Ein drittes Beispiel unterstreicht die Bedeutung von Selbstwertgefühl und Selbstständigkeit von Akteurinnen: Die Frauen, die im Schwemmland des Flusses Kafue in Sambia Fisch verarbeiten, sind im Fall von Nachschubschwierigkeiten gezwungen, Fischern Sex im Tausch gegen deren Fang anzubieten. Die Beispiele zeigen, dass höchst unterschiedliche Maßnahmen erforderlich sein können, um Resilienz zu fördern.

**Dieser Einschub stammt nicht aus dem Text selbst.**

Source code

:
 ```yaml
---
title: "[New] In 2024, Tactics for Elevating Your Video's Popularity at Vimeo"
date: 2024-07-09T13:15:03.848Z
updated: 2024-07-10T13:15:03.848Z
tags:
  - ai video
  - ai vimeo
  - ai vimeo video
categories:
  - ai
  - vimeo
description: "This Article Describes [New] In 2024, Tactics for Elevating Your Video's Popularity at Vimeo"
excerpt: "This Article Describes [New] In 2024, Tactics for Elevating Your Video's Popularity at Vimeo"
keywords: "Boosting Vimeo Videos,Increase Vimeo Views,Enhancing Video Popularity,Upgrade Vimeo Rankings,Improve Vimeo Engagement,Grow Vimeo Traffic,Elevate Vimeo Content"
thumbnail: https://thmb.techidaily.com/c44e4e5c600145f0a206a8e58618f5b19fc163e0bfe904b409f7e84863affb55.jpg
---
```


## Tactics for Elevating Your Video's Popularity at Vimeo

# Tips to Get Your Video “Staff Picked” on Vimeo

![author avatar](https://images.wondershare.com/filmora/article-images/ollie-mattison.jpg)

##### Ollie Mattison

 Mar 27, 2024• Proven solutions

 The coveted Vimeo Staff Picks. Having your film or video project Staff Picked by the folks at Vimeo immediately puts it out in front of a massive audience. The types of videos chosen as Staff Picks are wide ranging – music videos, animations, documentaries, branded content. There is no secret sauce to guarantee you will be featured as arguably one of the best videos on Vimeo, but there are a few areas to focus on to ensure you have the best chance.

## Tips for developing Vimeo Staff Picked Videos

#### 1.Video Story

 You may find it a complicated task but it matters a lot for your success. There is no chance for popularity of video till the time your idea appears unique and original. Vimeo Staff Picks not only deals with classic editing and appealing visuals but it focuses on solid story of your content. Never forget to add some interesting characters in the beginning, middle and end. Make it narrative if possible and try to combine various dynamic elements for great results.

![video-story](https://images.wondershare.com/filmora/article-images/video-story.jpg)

Wir müssen besser darin werden, lokale und nationale Ernährungssysteme widerstandsfähiger zu machen. Nur dann können wir den Kampf gegen die Auswirkungen der häufiger und heftiger werdenden Folgen des Klimawandels oder von Naturkatastrophen und vergleichbaren Schocks wirksam führen. Unsere Kenntnisse über die lokalen Ernährungssysteme sind aber bisher begrenzt und fragmentiert. Schon einige grundlegende Analysen der Anfälligkeiten sowie der Reaktionen und Abwehrfähigkeiten, auf die Akteure bei auftretenden Schocks zurückgreifen, würden sehr viel helfen, um unsere Werkzeuge zu schärfen, mit denen wir sie unterstützen können. So stärken wir die Fähigkeiten der Systeme, für Ernährungssicherheit zu sorgen und würdige Erwerbsmöglichkeiten zu schaffen.